Leena Peltonen remembers the moment she decided to leave her native Finland to come to UCLA. It was a balmy evening two years ago, and she had just been to dinner with some UCLA scientists, who were trying to woo the world-famous geneticist with an attractive job. Peltonen hadn't yet made up her mind. Now it was after dusk, the Southern California air lovely and mild, and she was walking back alone to the Westwood Marquis.
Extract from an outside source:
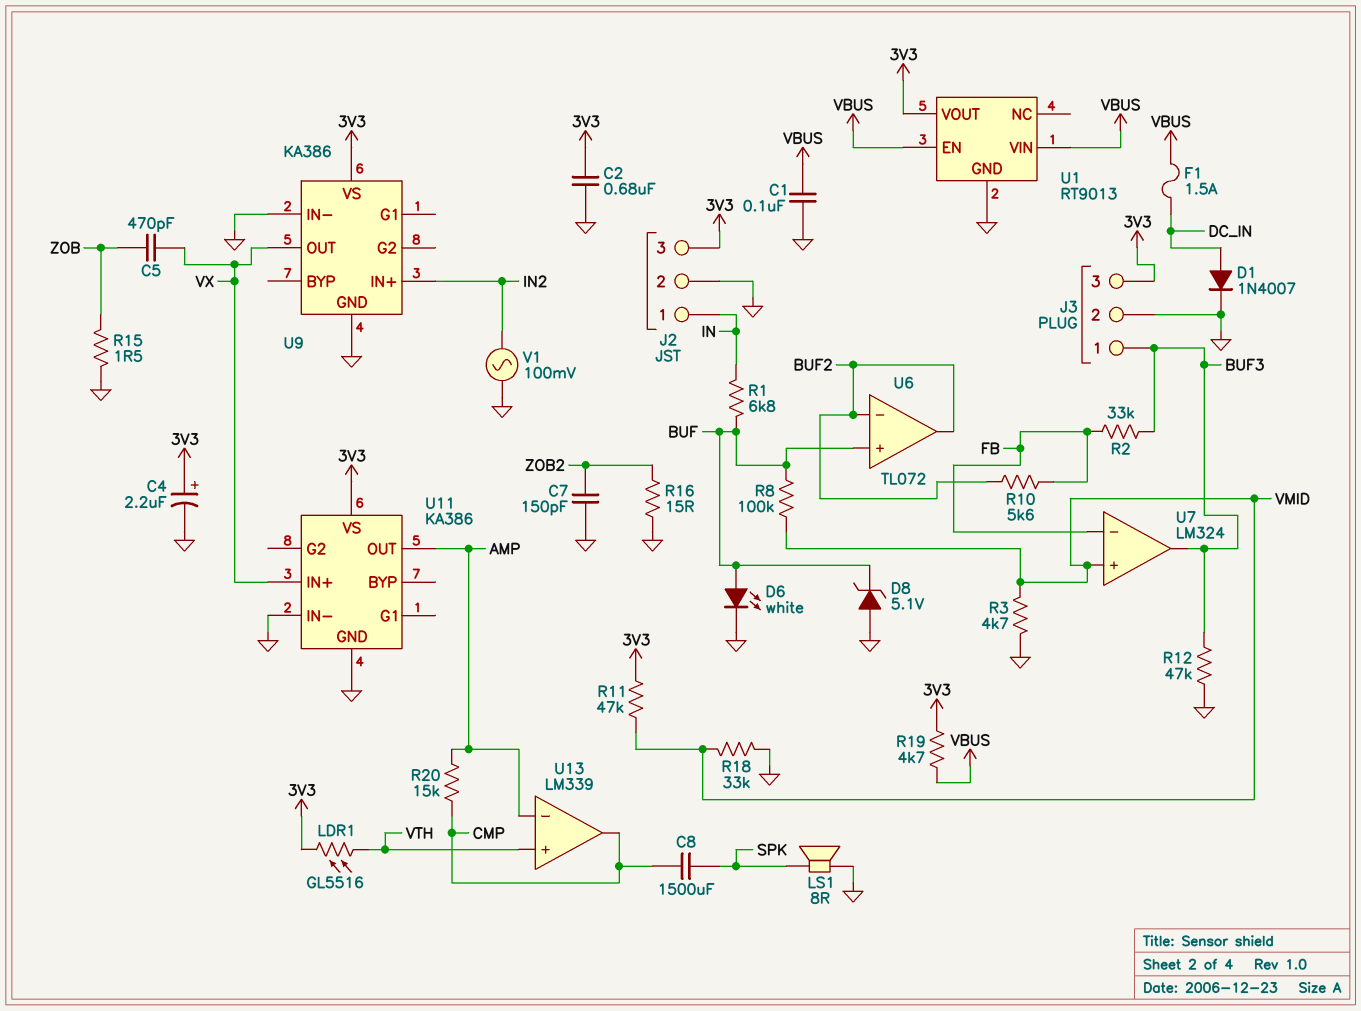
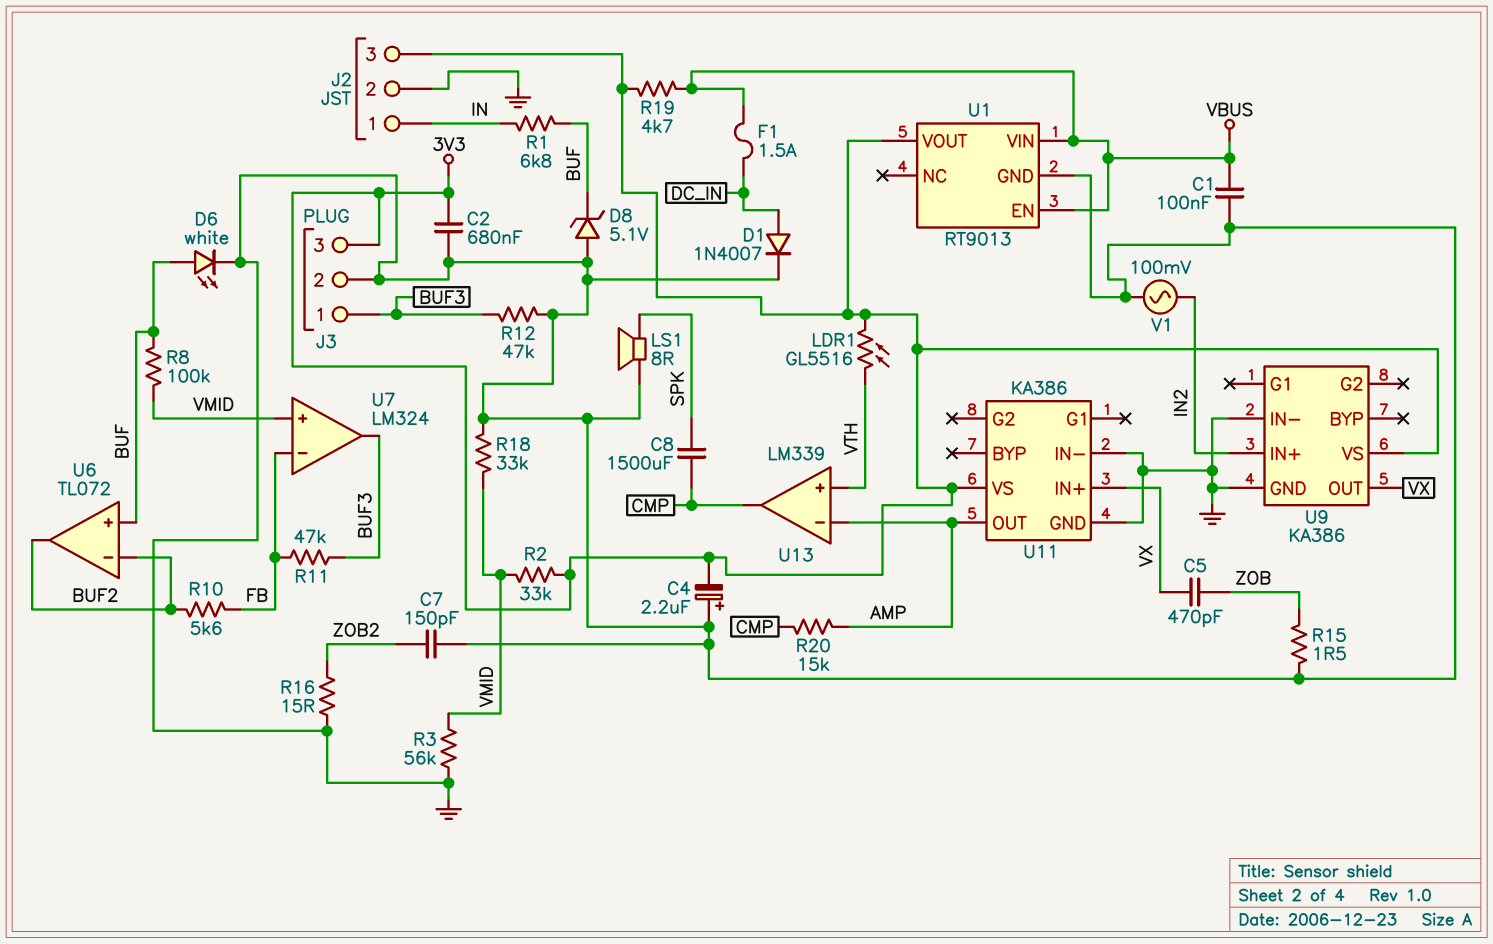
C4: 2.2uF (plus 3V3, minus GND) -> 2.2uF (plus GND, minus 3V3)
R2: 33k (BUF3, FB) -> 33k (3V3, VMID)
R3: 4.7k (GND, VMID) -> 56k (GND, VMID)
R11: 47k (3V3, VMID) -> 47k (BUF3, FB)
Just as she crossed in front of a little white church near the hotel, something magical happened - something utterly unscientific: The church bells began to ring.

At this point in her story, Peltonen, a vibrant woman with ash-blonde hair and warm brown eyes, smiles a dazzling smile.

"They started to play Finlandia," she recalls. "I went to my room and called my husband and said, 'I am so tempted by this possibility that I really would like to go.' He was in London. He said, 'OK, let's do it!'"

Peltonen laughs and leans in closer, as though she is telling you a secret. It's a striking gesture, warm and unaffected, especially coming from one of the world's foremost geneticists. With her penchant for bright suits, painted nails and tasteful gold jewelry, the 47-year-old researcher more closely resembles a high-energy CEO than a fusty bench scientist. But then, this is how some of her scientific colleagues describe the head of UCLA's new Department of Human Genetics: dynamic, charismatic, a people person.

Since arriving in Westwood in July, Peltonen's presence has triggered excitement throughout UCLA's scientific community, from microbiology to psychiatry, realizing, as it does, a 20-year dream to found a genetics department in the School of Medicine. Though UCLA has long had a core of remarkable geneticists - Jake Lusis, David Eisenberg and Elizabeth Neufeld, among them - they were dispersed across campus and lacked their own department. This glaring omission was due to the usual variables of faculty moves and budget woes, and was only rectified because of the unprecedented $45-million gift from Leslie and Susan Gonda to build the Gonda (Goldschmied) Center, a state-of-the-art neuroscience and genetics facility.

"Trying to make due by putting together what people in one department were doing with what people in another department were doing didn't work very well. It was a real minus for UCLA," says Neufeld, a professor of biological chemistry, who played a key role in recruiting Peltonen. "Now, with Dr. Peltonen's arrival and the opening of the Gonda Center, we feel very much enriched. To have a department with a chair who's a scientist of international reputation means we can attract a lot of scientists, we can make advances in the area. It could have an enormous impact in the field."